::: GIVEN RECORDS
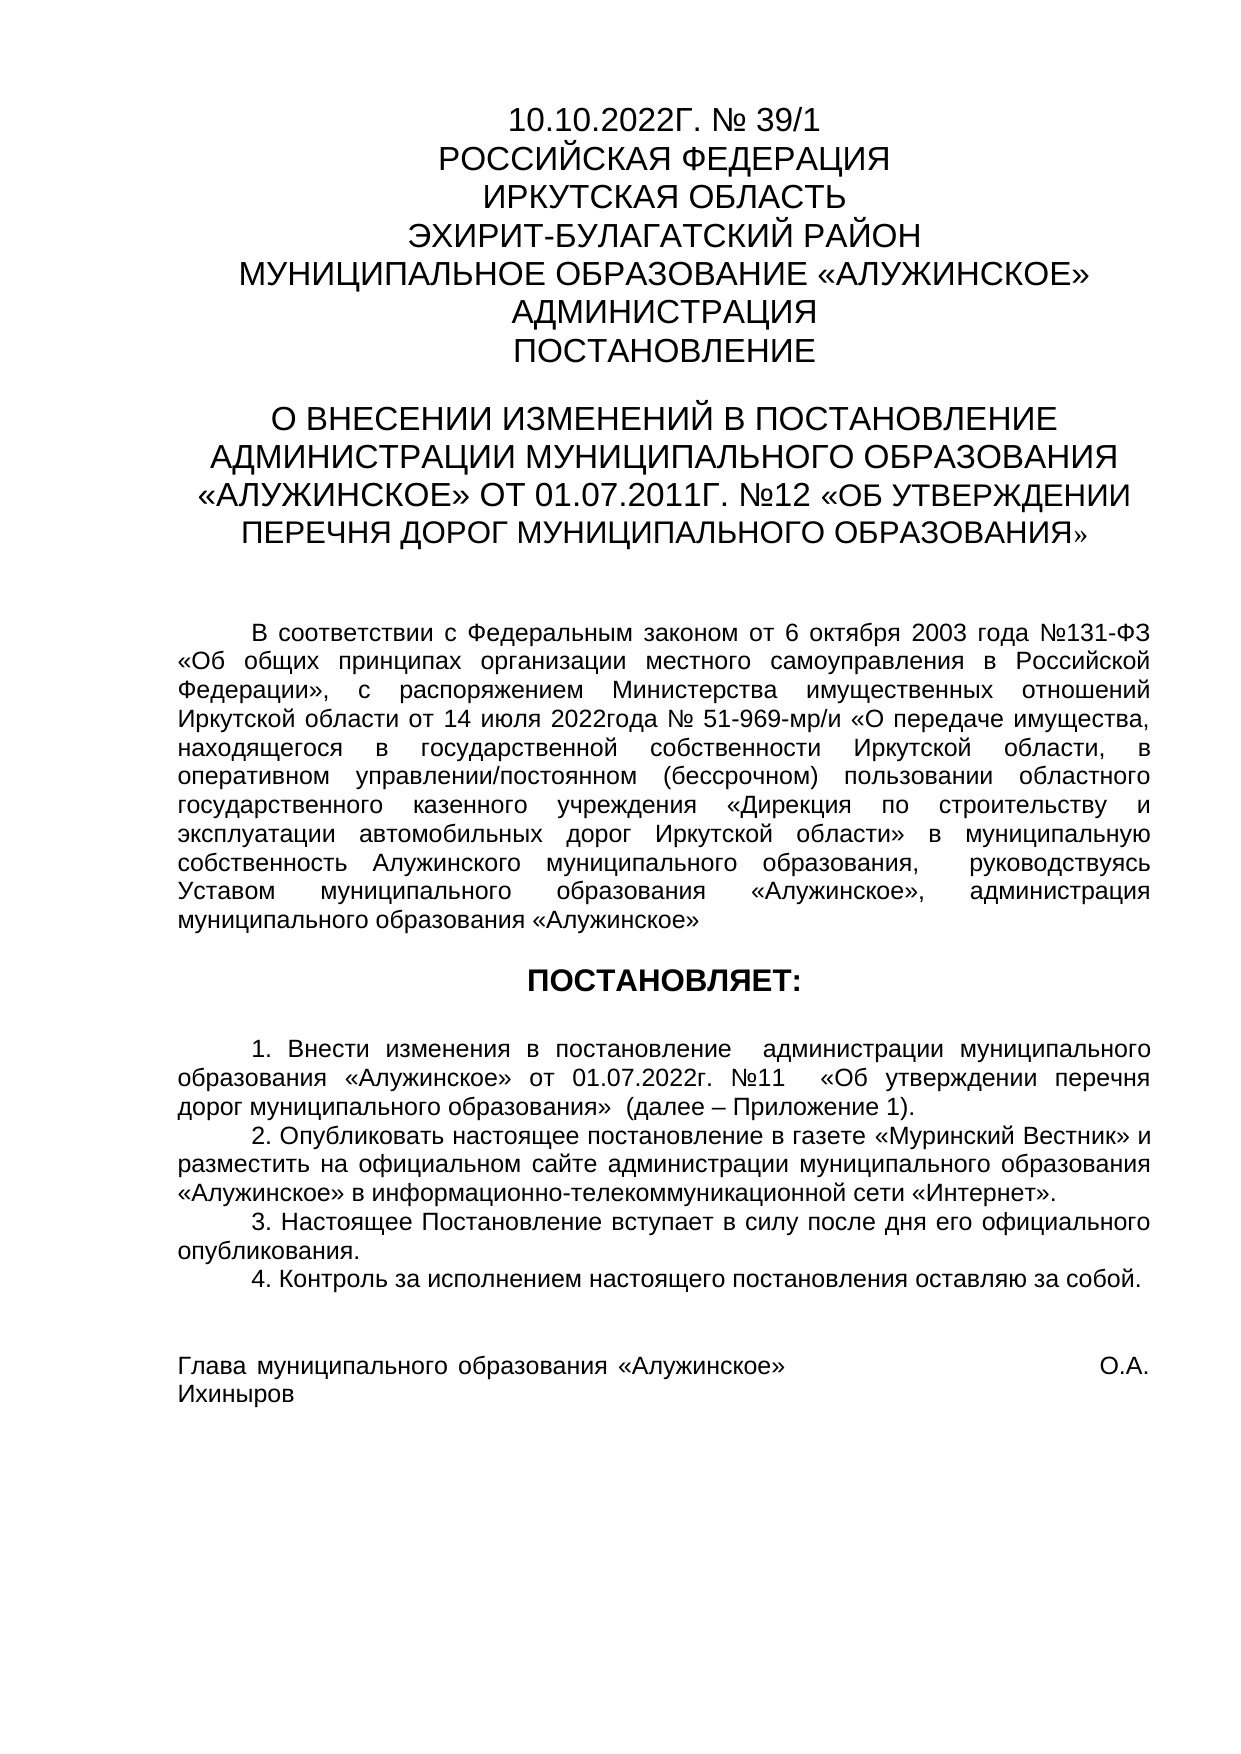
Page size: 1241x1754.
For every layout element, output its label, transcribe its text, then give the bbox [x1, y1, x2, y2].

text 10.10.2022Г. № 39/1 [177, 100, 1152, 139]
text Глава муниципального образования «Алужинское» О.А. Ихиныров [177, 1351, 1152, 1408]
text В соответствии с Федеральным законом от 6 октября 2003 года №131-ФЗ «Об общих принципах организации местного самоуправления в Российской Федерации», с распоряжением Министерства имущественных отношений Иркутской области от 14 июля 2022года № 51-969-мр/и «О передаче имущества, находящегося в государственной собственности Иркутской области, в оперативном управлении/постоянном (бессрочном) пользовании областного государственного казенного учреждения «Дирекция по строительству и эксплуатации автомобильных дорог Иркутской области» в муниципальную собственность Алужинского муниципального образования, руководствуясь Уставом муниципального образования «Алужинское», администрация муниципального образования «Алужинское» [177, 617, 1152, 934]
text АДМИНИСТРАЦИЯ [177, 293, 1152, 331]
text 2. Опубликовать настоящее постановление в газете «Муринский Вестник» и разместить на официальном сайте администрации муниципального образования «Алужинское» в информационно-телекоммуникационной сети «Интернет». [177, 1121, 1152, 1207]
text ИРКУТСКАЯ ОБЛАСТЬ [177, 177, 1152, 216]
text ПОСТАНОВЛЯЕТ: [177, 962, 1152, 998]
text 1. Внести изменения в постановление администрации муниципального образования «Алужинское» от 01.07.2022г. №11 «Об утверждении перечня дорог муниципального образования» (далее – Приложение 1). [177, 1034, 1152, 1121]
text ПОСТАНОВЛЕНИЕ [177, 331, 1152, 369]
text 4. Контроль за исполнением настоящего постановления оставляю за собой. [177, 1264, 1152, 1293]
text 3. Настоящее Постановление вступает в силу после дня его официального опубликования. [177, 1207, 1152, 1264]
text О ВНЕСЕНИИ ИЗМЕНЕНИЙ В ПОСТАНОВЛЕНИЕ АДМИНИСТРАЦИИ МУНИЦИПАЛЬНОГО ОБРАЗОВАНИЯ «АЛУЖИНСКОЕ» ОТ 01.07.2011Г. №12 «ОБ УТВЕРЖДЕНИИ ПЕРЕЧНЯ ДОРОГ МУНИЦИПАЛЬНОГО ОБРАЗОВАНИЯ» [177, 399, 1152, 550]
text ЭХИРИТ-БУЛАГАТСКИЙ РАЙОН [177, 216, 1152, 254]
text МУНИЦИПАЛЬНОЕ ОБРАЗОВАНИЕ «АЛУЖИНСКОЕ» [177, 254, 1152, 293]
text РОССИЙСКАЯ ФЕДЕРАЦИЯ [177, 139, 1152, 177]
::::::
__WHAT YOU WILL DO__.
Output every entry exactly as given; pictures are not part of the copy.

__RESULT FOR THIS TASK__.
Page size: 1241x1754.
For every layout element, output its label, transcribe its text, then give the bbox [x1, y1, x2, y2].

text 10.10.2022Г. № 39/1 [177, 100, 1152, 139]
text Глава муниципального образования «Алужинское» О.А. Ихиныров [177, 1351, 1152, 1408]
text В соответствии с Федеральным законом от 6 октября 2003 года №131-ФЗ «Об общих принципах организации местного самоуправления в Российской Федерации», с распоряжением Министерства имущественных отношений Иркутской области от 14 июля 2022года № 51-969-мр/и «О передаче имущества, находящегося в государственной собственности Иркутской области, в оперативном управлении/постоянном (бессрочном) пользовании областного государственного казенного учреждения «Дирекция по строительству и эксплуатации автомобильных дорог Иркутской области» в муниципальную собственность Алужинского муниципального образования, руководствуясь Уставом муниципального образования «Алужинское», администрация муниципального образования «Алужинское» [177, 617, 1152, 934]
text АДМИНИСТРАЦИЯ [177, 293, 1152, 331]
text 2. Опубликовать настоящее постановление в газете «Муринский Вестник» и разместить на официальном сайте администрации муниципального образования «Алужинское» в информационно-телекоммуникационной сети «Интернет». [177, 1121, 1152, 1207]
text ИРКУТСКАЯ ОБЛАСТЬ [177, 177, 1152, 216]
text ПОСТАНОВЛЯЕТ: [177, 962, 1152, 998]
text 1. Внести изменения в постановление администрации муниципального образования «Алужинское» от 01.07.2022г. №11 «Об утверждении перечня дорог муниципального образования» (далее – Приложение 1). [177, 1034, 1152, 1121]
text ПОСТАНОВЛЕНИЕ [177, 331, 1152, 369]
text 4. Контроль за исполнением настоящего постановления оставляю за собой. [177, 1264, 1152, 1293]
text 3. Настоящее Постановление вступает в силу после дня его официального опубликования. [177, 1207, 1152, 1264]
text О ВНЕСЕНИИ ИЗМЕНЕНИЙ В ПОСТАНОВЛЕНИЕ АДМИНИСТРАЦИИ МУНИЦИПАЛЬНОГО ОБРАЗОВАНИЯ «АЛУЖИНСКОЕ» ОТ 01.07.2011Г. №12 «ОБ УТВЕРЖДЕНИИ ПЕРЕЧНЯ ДОРОГ МУНИЦИПАЛЬНОГО ОБРАЗОВАНИЯ» [177, 399, 1152, 550]
text ЭХИРИТ-БУЛАГАТСКИЙ РАЙОН [177, 216, 1152, 254]
text МУНИЦИПАЛЬНОЕ ОБРАЗОВАНИЕ «АЛУЖИНСКОЕ» [177, 254, 1152, 293]
text РОССИЙСКАЯ ФЕДЕРАЦИЯ [177, 139, 1152, 177]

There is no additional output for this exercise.